Selected text:
::::::

In one example, Al2O3/Ta2O5 bilayer gate dielectrics, grown by atomic layer deposition at low temperature were developed. The approach combined high dielectric constant of
Ta2O5 and the excellent interface quality of Al2O3/ZnO, resulting in enhanced device performance.
Using zinc oxide (ZnO)/hafnium oxide (HfO2) multilayer stack as a TFT channel with tunable layer thicknesses resulted in significant improvement in TFT stability.
Atomic layer deposited SnO2 was developed as a gate electrode to replace ITO in thin film transistors and circuits. The SnO2 films deposited at 200 °C show low electrical resistivity of ~3.1×10-3 Ohm-cm with the high transparency of ~93%. TFT fabricated with SnO2 gate show excellent transistor properties.

::::::

Problems to work on:
1/ Answer these from the passage on oxide films for thin film transistors:
(a) At what temperature were the SnO2 films deposited?
(b) Which two materials made up the multilayer stack used as a TFT channel?
(c) Which material did the SnO2 gate electrode replace?
2/ Please turn the paragraph beginning "Atomic layer deposited SnO2" in the passage on oxide films for thin film transistors into a short list that keeps its main facts.
3/ Copy everything from "In one example, Al2O3/Ta2O5" down to "excellent transistor properties." in the passage on oxide films for thin film transistors.

Rows:

::::::

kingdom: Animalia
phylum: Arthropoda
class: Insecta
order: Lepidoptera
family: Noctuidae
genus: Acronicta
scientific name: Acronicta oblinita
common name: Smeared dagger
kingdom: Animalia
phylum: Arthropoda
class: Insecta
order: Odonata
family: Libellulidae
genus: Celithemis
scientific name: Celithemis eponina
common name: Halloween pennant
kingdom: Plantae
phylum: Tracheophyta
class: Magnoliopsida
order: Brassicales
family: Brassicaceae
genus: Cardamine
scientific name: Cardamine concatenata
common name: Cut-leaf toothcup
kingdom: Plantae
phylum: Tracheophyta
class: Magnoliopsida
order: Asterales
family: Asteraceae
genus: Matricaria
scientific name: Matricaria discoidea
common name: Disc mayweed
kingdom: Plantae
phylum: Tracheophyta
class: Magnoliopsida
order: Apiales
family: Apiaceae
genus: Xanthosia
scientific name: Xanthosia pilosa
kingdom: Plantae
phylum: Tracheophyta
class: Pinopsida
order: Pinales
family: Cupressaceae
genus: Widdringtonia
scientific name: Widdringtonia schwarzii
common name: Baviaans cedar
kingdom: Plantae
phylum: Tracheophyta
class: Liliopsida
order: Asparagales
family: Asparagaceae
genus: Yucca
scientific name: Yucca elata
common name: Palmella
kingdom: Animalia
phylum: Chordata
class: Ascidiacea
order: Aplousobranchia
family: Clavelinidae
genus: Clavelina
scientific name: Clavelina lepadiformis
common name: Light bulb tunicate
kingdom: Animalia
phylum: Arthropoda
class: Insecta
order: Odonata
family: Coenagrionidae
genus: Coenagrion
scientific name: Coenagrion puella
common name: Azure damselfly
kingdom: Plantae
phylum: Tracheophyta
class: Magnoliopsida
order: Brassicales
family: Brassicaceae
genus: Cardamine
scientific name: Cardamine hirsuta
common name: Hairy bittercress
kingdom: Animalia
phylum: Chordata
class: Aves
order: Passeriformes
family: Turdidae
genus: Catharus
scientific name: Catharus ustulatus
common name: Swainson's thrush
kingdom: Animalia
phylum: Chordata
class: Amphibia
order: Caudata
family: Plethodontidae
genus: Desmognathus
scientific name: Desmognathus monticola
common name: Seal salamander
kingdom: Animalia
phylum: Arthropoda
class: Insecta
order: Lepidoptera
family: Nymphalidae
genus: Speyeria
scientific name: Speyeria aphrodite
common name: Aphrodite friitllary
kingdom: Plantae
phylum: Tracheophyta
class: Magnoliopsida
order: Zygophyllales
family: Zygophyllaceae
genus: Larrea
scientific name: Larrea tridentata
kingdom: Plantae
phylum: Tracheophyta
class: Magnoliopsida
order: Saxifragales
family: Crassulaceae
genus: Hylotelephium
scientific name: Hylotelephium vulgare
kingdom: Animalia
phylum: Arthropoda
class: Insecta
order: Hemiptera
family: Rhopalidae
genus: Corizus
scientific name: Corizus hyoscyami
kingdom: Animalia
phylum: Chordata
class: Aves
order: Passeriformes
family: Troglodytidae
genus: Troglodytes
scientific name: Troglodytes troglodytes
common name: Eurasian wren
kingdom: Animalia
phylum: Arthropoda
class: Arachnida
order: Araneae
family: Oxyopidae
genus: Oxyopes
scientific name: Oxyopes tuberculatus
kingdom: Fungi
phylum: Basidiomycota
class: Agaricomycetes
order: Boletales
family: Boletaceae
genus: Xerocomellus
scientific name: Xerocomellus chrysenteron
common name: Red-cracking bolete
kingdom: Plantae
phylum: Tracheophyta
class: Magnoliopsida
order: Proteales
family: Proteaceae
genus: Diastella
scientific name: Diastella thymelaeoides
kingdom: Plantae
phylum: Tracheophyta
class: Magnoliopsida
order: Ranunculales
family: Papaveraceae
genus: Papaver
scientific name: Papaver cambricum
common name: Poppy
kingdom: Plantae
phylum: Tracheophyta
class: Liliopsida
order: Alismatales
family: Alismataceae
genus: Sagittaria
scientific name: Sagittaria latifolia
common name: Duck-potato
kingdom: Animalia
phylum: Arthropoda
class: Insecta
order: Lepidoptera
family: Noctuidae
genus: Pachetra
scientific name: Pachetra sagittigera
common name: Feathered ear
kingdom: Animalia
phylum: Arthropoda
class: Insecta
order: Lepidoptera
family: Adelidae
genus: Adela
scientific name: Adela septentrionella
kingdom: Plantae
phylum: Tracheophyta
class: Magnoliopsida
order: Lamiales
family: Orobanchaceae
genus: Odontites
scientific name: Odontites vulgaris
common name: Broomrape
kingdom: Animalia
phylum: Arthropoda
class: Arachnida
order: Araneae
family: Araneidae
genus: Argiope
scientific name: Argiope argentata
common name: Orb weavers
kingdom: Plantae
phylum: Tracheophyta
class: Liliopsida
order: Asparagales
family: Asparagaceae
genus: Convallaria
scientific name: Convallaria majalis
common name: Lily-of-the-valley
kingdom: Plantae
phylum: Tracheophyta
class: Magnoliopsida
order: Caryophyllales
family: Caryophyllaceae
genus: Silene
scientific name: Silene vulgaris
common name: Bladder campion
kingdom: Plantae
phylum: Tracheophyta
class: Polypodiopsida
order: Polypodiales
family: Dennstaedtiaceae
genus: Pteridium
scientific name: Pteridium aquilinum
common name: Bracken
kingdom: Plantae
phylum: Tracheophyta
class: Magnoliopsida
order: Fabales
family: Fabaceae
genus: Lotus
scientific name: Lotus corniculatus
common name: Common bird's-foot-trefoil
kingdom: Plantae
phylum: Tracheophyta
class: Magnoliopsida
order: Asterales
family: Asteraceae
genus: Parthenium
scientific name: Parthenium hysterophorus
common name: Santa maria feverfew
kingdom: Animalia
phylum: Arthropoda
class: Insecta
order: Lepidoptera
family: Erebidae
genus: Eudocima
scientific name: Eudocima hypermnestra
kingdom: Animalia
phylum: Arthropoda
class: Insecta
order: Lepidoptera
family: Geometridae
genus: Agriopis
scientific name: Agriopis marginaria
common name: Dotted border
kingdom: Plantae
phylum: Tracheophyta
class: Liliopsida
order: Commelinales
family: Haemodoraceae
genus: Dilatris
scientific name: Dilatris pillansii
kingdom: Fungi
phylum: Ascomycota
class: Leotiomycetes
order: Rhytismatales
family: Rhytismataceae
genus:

::::::

The solutions:
1/
(a) 200 °C
(b) Zinc oxide (ZnO) and hafnium oxide (HfO2)
(c) ITO

2/
- SnO2 made by atomic layer deposition was developed as a gate electrode to replace ITO in thin film transistors and circuits.
- SnO2 films deposited at 200 °C have low electrical resistivity (~3.1×10-3 Ohm-cm) and high transparency (~93%).
- TFTs fabricated with an SnO2 gate show excellent transistor properties.

3/
In one example, Al2O3/Ta2O5 bilayer gate dielectrics, grown by atomic layer deposition at low temperature were developed. The approach combined high dielectric constant of
Ta2O5 and the excellent interface quality of Al2O3/ZnO, resulting in enhanced device performance.
Using zinc oxide (ZnO)/hafnium oxide (HfO2) multilayer stack as a TFT channel with tunable layer thicknesses resulted in significant improvement in TFT stability.
Atomic layer deposited SnO2 was developed as a gate electrode to replace ITO in thin film transistors and circuits. The SnO2 films deposited at 200 °C show low electrical resistivity of ~3.1×10-3 Ohm-cm with the high transparency of ~93%. TFT fabricated with SnO2 gate show excellent transistor properties.